Wenn wir also zu Gott beten, ihn um Hilfe bitten, müssen wir uns in kleine Kinder verwandeln, müssen wir erkennen, was wir tun können und was nicht. Auch wenn wir versuchen, unseren Lieben - Verwandten, Bekannten oder auch unseren eigenen Kindern - zu helfen, müssen wir uns zunächst darüber klar werden, ob wir es im Verhältnis zum nächsten Menschen, d.h. zu uns selbst, tun könnten. Wenn ich für mich selbst nicht das tun kann, was ich für meinen Nächsten verlange oder zu tun versuche, ist es kaum möglich. Das ist auch versteckter Stolz, Arroganz und eine Art von böser Gesinnung.

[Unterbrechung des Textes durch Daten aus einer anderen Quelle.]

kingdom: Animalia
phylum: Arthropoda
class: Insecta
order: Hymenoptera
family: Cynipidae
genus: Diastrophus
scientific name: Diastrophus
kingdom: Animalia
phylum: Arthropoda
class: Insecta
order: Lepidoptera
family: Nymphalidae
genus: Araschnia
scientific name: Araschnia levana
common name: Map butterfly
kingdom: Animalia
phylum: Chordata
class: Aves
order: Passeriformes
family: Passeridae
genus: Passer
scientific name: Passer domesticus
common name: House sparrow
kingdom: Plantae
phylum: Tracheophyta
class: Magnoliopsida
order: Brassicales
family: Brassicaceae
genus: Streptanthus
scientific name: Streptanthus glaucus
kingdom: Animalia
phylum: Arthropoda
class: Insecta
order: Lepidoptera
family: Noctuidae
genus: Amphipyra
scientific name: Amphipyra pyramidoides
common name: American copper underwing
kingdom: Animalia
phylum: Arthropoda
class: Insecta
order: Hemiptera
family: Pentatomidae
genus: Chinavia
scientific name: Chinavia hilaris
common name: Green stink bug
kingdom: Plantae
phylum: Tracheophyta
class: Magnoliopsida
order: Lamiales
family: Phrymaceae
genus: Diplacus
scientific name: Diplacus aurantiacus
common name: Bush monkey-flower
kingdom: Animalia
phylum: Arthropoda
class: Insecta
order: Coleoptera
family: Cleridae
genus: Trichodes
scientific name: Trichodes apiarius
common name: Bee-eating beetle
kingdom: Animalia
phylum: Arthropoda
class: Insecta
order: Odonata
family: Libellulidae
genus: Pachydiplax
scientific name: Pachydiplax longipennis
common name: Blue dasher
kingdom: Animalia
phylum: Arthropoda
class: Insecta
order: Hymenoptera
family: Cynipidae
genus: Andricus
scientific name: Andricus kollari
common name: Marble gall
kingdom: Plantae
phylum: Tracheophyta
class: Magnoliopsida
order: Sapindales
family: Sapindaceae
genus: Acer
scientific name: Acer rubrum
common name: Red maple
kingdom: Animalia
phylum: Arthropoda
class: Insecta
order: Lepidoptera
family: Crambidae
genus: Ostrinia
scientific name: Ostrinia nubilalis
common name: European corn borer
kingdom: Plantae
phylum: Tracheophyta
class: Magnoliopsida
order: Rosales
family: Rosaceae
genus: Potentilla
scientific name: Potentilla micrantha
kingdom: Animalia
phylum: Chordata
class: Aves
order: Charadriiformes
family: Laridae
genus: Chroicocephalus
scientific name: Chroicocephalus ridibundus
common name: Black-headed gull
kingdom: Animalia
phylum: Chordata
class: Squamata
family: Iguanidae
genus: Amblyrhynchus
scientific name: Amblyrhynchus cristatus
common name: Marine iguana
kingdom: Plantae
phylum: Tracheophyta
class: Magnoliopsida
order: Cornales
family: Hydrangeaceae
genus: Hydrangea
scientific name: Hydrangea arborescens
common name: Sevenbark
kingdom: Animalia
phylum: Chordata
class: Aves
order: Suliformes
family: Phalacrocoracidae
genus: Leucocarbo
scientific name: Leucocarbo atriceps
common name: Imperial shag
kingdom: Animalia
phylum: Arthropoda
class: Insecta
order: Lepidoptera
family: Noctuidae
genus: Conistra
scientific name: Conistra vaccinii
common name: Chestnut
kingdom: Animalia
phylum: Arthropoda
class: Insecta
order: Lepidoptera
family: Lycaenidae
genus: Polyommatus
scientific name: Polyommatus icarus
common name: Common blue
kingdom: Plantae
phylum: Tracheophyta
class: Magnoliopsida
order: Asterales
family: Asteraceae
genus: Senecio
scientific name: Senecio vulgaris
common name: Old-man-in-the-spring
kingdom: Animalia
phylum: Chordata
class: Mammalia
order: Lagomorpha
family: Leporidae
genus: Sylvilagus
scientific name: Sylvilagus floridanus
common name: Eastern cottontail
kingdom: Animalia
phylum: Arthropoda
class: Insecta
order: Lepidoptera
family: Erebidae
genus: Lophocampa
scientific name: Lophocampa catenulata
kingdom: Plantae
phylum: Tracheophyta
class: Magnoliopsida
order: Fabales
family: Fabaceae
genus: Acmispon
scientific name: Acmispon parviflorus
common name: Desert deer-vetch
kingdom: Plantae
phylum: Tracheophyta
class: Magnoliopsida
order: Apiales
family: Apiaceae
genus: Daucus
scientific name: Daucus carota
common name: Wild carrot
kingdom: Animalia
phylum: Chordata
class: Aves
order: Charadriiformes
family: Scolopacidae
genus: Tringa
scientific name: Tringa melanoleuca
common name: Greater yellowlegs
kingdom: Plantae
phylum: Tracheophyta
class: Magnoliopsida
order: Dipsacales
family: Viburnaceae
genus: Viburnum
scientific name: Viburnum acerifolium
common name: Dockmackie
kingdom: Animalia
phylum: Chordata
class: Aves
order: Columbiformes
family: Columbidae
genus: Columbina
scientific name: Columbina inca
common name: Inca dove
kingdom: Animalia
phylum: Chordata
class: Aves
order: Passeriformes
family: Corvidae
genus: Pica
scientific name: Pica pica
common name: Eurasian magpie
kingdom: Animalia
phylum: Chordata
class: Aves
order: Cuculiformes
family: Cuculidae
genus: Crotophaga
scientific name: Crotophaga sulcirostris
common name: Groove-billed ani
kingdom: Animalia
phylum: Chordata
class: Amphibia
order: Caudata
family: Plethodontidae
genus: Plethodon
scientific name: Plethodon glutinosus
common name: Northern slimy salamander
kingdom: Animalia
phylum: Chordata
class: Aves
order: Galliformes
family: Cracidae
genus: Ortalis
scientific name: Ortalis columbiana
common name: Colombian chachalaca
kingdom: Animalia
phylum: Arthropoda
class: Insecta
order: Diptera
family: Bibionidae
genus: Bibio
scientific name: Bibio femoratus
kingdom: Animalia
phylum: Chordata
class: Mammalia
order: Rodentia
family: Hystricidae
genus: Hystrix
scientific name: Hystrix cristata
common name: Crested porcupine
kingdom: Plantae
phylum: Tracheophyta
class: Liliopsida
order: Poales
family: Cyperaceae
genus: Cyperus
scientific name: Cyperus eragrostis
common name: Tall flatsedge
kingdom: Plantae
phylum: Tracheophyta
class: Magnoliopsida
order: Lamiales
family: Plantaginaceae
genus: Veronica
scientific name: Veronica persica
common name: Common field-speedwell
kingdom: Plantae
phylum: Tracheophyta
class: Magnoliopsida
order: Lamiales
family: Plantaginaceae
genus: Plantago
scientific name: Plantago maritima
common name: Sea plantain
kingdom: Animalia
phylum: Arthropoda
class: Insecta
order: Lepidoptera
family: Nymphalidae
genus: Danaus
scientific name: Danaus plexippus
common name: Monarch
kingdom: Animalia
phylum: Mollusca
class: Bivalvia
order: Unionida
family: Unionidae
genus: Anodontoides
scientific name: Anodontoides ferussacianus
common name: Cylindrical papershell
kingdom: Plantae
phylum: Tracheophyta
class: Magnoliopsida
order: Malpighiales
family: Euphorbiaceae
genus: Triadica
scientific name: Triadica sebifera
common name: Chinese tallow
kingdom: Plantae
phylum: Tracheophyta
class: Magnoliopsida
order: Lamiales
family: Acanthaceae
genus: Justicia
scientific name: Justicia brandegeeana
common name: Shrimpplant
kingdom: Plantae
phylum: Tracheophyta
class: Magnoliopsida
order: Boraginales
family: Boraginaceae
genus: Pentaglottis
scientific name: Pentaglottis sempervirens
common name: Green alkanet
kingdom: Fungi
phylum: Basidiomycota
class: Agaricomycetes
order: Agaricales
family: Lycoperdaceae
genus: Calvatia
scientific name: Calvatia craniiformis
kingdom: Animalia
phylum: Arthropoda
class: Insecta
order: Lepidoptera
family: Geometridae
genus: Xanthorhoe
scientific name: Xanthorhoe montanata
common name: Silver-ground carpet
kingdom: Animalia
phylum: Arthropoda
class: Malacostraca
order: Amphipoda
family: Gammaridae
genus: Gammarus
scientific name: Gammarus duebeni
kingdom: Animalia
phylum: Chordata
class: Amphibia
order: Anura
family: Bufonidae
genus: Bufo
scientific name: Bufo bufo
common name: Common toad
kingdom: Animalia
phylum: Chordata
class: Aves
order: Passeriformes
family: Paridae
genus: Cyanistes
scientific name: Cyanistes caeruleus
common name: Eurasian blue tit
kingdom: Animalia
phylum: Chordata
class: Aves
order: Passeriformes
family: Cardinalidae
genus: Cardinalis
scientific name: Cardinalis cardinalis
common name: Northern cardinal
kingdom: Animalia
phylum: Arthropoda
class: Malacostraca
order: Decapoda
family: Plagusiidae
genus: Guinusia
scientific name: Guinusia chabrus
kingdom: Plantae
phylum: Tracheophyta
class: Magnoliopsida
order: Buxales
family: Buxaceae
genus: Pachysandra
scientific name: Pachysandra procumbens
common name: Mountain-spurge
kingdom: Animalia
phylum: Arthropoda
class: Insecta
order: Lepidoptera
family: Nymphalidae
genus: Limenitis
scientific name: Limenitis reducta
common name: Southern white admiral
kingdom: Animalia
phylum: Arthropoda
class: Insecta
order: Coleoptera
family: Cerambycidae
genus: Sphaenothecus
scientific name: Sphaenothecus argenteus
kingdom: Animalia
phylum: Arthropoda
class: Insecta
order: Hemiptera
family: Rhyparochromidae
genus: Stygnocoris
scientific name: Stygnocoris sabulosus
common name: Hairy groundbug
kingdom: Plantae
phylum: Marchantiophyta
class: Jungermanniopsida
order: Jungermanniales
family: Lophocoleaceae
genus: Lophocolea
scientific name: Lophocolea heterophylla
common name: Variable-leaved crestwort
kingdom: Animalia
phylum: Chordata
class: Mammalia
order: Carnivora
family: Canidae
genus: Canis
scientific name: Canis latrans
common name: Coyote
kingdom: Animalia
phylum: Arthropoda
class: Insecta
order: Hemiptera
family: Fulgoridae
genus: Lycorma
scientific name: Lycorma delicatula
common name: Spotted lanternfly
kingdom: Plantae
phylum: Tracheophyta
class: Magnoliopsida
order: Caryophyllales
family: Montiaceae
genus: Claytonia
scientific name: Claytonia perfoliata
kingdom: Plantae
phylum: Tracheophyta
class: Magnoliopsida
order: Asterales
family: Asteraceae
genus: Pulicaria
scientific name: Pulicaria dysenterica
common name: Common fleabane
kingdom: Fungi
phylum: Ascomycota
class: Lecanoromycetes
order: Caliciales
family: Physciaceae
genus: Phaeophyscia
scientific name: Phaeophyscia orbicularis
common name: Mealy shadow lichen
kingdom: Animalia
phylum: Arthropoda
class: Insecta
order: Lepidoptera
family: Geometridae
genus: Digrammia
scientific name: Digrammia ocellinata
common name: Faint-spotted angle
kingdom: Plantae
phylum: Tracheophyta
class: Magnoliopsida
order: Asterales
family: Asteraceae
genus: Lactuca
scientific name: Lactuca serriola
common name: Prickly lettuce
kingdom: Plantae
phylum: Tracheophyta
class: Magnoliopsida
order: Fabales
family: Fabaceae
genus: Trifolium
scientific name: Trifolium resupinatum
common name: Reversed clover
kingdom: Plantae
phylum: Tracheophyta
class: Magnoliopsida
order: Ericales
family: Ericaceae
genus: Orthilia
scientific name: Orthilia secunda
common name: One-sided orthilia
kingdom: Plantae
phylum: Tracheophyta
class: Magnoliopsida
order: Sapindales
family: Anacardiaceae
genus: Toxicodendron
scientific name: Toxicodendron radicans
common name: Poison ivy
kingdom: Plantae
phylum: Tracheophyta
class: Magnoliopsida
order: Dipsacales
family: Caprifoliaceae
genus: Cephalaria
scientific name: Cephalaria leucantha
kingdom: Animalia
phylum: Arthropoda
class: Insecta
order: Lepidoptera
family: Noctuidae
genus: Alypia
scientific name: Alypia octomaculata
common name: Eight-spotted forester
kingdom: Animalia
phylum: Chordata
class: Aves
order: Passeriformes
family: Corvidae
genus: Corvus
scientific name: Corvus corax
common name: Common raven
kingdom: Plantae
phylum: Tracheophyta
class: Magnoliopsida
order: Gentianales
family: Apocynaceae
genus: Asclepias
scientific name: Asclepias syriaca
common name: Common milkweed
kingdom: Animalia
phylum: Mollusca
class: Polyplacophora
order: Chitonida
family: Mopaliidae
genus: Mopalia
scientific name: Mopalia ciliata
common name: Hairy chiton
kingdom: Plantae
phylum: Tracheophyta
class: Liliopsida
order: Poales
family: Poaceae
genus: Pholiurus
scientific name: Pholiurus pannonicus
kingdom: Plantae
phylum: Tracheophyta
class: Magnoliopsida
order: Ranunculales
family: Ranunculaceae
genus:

Wir müssen erkennen, dass der Herr jeden unserer Schritte, jeden Gedanken und jede Bewegung unseres Herzens voraussieht. Er sucht uns in jeder Kurve unseres irdischen Lebens, wie ein erfahrener Jäger, um uns für das Himmelreich zu fangen, um die Gnade des Heiligen Geistes zu empfangen und die Freude des Himmelreiches hier und jetzt zu kosten. Er möchte, dass sein göttliches Bild in unserem Herzen erscheint, damit diese wunderbare himmlische Hieroglyphe ein für alle Mal in unser noch irdisches Leben eingeprägt wird. Und dann werden unsere Blindheit, unsere Taubheit und Stummheit, unsere taubstummen und blinden Dämonen von uns weichen. Wir werden in der Lage sein, die Landschaft unserer eigenen Seele und unseres eigenen Lebens und alles, was uns umgibt, nüchtern, klar und angemessen zu sehen und zu erkennen, wer wir sind, warum und wozu wir in diese Welt gerufen wurden. Wir werden fähig sein, zu Gott zu schreien und ihm zu danken für jede Gunst, für jede Barmherzigkeit, für jede Liebe, die der Herr uns zuwendet, zu jeder Zeit, zu jeder Stunde, für jeden Menschen, der in diese Welt kommt.
Herzlichen Glückwunsch an die Kommunikanten zum Empfang des Heiligen Sakraments!
Gepriesen seist du, Gott! Gepriesen seist du, Gott! Gepriesen seist du, Gott!
Archimandrit Nestor Predigt 2018.07.15_Die Heilung der beiden Blinden.